The logging that occurs is of five major types, subroutine information, status information, scheduler warnings, scheduler alerts, and scheduler errors. These are described in detail below:
1.Subroutine Information. Each subroutine is logged, along with all printable parameters. Major subroutines are logged at lower LOGLEVELs while all subroutines are logged at higher LOGLEVELs. Example:
CheckPolicies(fr4n01.923.0,2,Reason)
2.Status Information. Information about internal status is logged at all LOGLEVELs. Critical internal status is indicated at low LOGLEVELs while less critical and voluminous status information is logged at higher LOGLEVELs. Example:
INFO: Job fr4n01.923.0 Rejected (Max User Jobs)
INFO: Job[25] 'fr4n01.923.0' Rejected (MaxJobPerUser
Policy Failure)
3.Scheduler Warnings. Warnings are logged when the scheduler detects an unexpected value or receives an unexpected result from a system call or subroutine. They are not necessarily indicative of problems and are not catastrophic to the scheduler. Example:
WARNING: cannot open fairshare data file '/home/loadl/maui/stats/FS.87000'
4.Scheduler Alerts. Alerts are logged when the scheduler detects events of an unexpected nature which may indicate problems in other systems or in objects. They are typically of a more severe nature than are warnings and possibly should be brought to the attention of scheduler administrators. Example:
ALERT: job 'fr5n02.202.0' cannot run. deferring job for 360 Seconds
5.Schedulers Errors. Errors are logged when the scheduler detects problems of a nature of which it is not prepared to deal. It will try to back out and recover as best it can, but will not necessarily succeed. Errors should definitely be be monitored by administrators. Example:
ERROR: cannot connect to Loadleveler API
On a regular basis, use the command grep -E "WARNING|ALERT|ERROR" maui.log to get a listing of the problems the scheduler is detecting. On a production system working normally, this list should usually turn up empty. The messages are usually self-explanatory but if not, viewing the log can give context to the message.

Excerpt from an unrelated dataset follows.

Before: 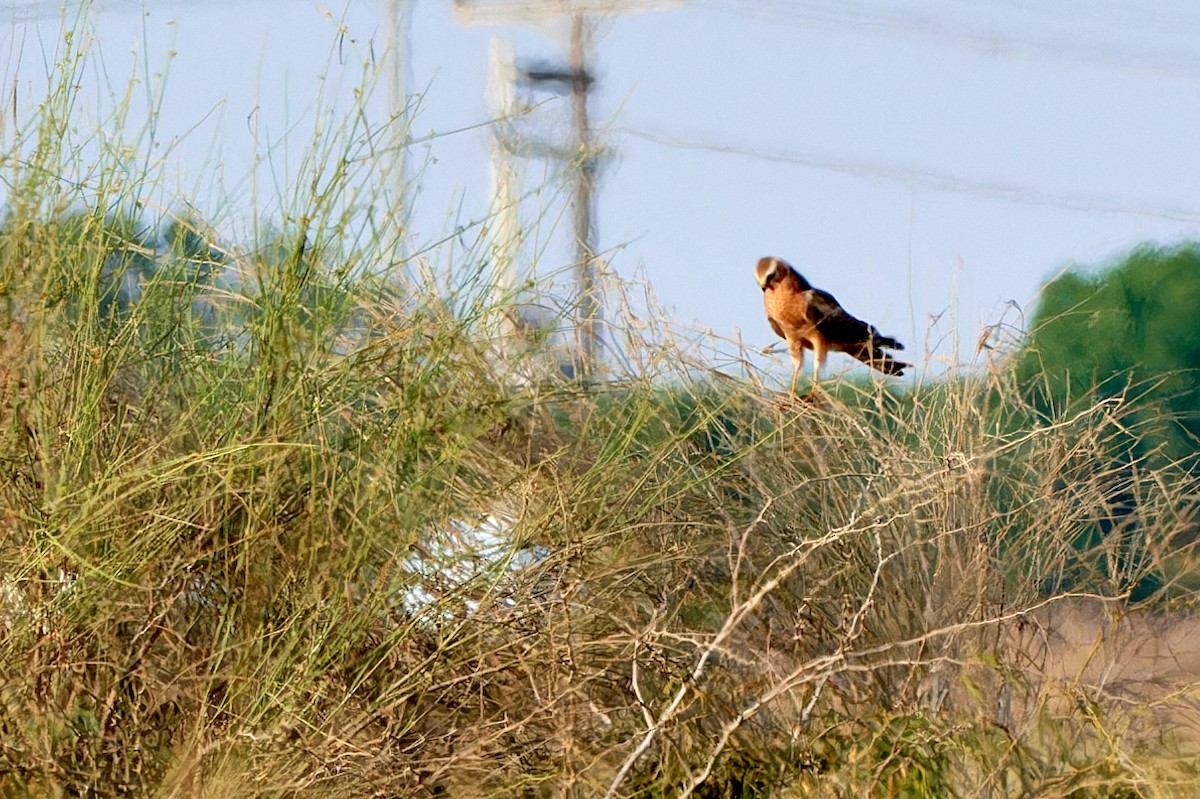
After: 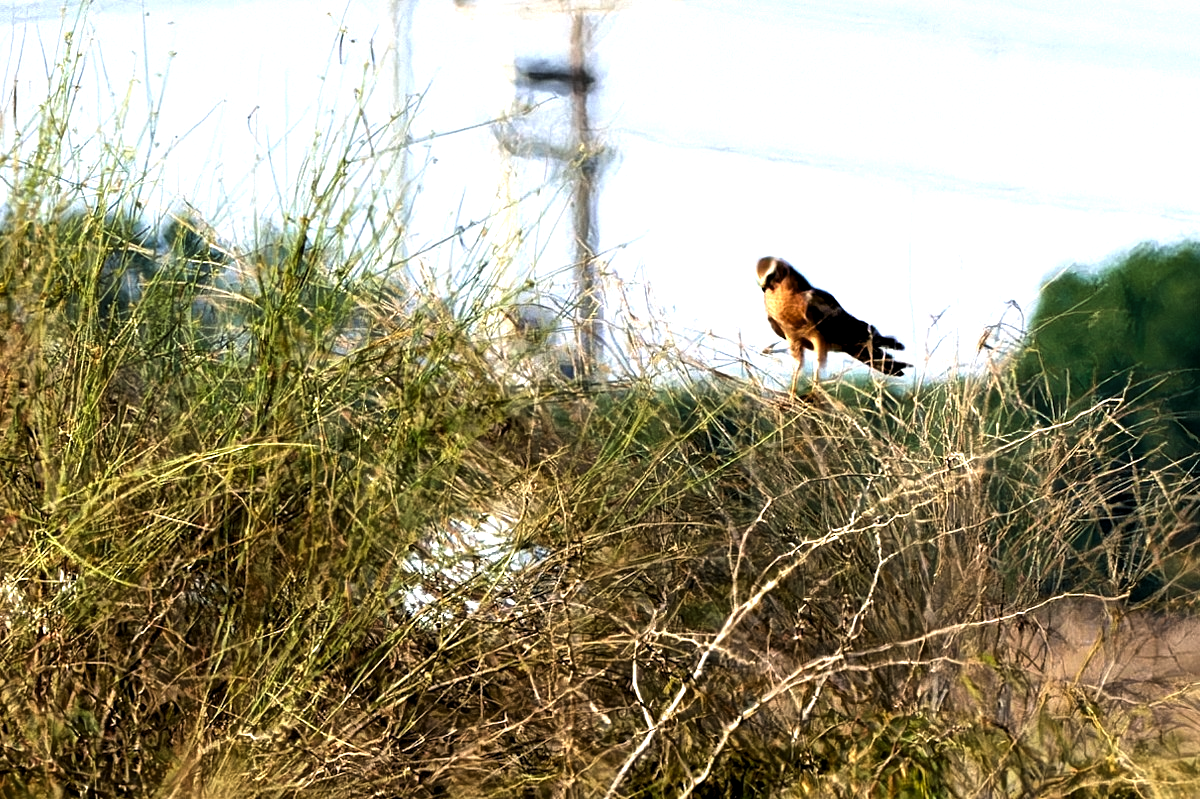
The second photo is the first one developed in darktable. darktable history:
levels: white 99.94%, levels [0.044, 0.475, 0.791]
contrast brightness saturation: brightness -0.093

If a problem is occurring early when starting the Maui Scheduler (before the configuration file is read) Maui can be started up using the -L LOGLEVEL flag. If this is the first flag on the command line, then the LOGLEVEL is set to the specified level immediately before any setup processing is done and additional logging will be recorded.
If problems are detected in the use of one of the
client commands, the client command can be re-issued with the -L <LOGLEVEL>
command line arg specified. This argument causes debug information
to be logged to STDERR as the client command is running. Again, <LOGLEVEL>
values from 0 to 9 are
supported.
In addition to the log file, the Maui Scheduler reports all events it determines to be critical to the Unix® syslog facility via the 'daemon' facility using priorities ranging from 'INFO' to 'ERROR'. This logging is not affected by LOGLEVEL. In addition to errors and critical events, all user commands that affect the state of the jobs, nodes, or the scheduler are also logged via syslog.
The logging information is extremely helpful in diagnosing problems, but it can also be useful if you are simply trying to become familiar with the "flow" of the scheduler. The scheduler can be run with a low LOGLEVEL value at first to show the highest level functions. This shows high-level data and control flow. Increasing the LOGLEVEL increases the number of functions displayed as familiarity with the scheduler flow grows.
The LOGLEVEL can be changed "on-the-fly" by use of the changeparam command, or by modifying the maui.cfg file and sending the scheduler process a SIGHUP. Also, if the scheduler appears to be "hung" or is not properly responding, the LOGLEVEL can be incremented by one by sending a SIGUSR1 signal to the scheduler process. Repeated SIGUSR1 signals will continue to increase the LOGLEVEL. The SIGUSR2 signal can be used to decrement the LOGLEVEL by one.
If an unexpected problem does occur, save the log file as it is often very helpful in isolating and correcting the problem.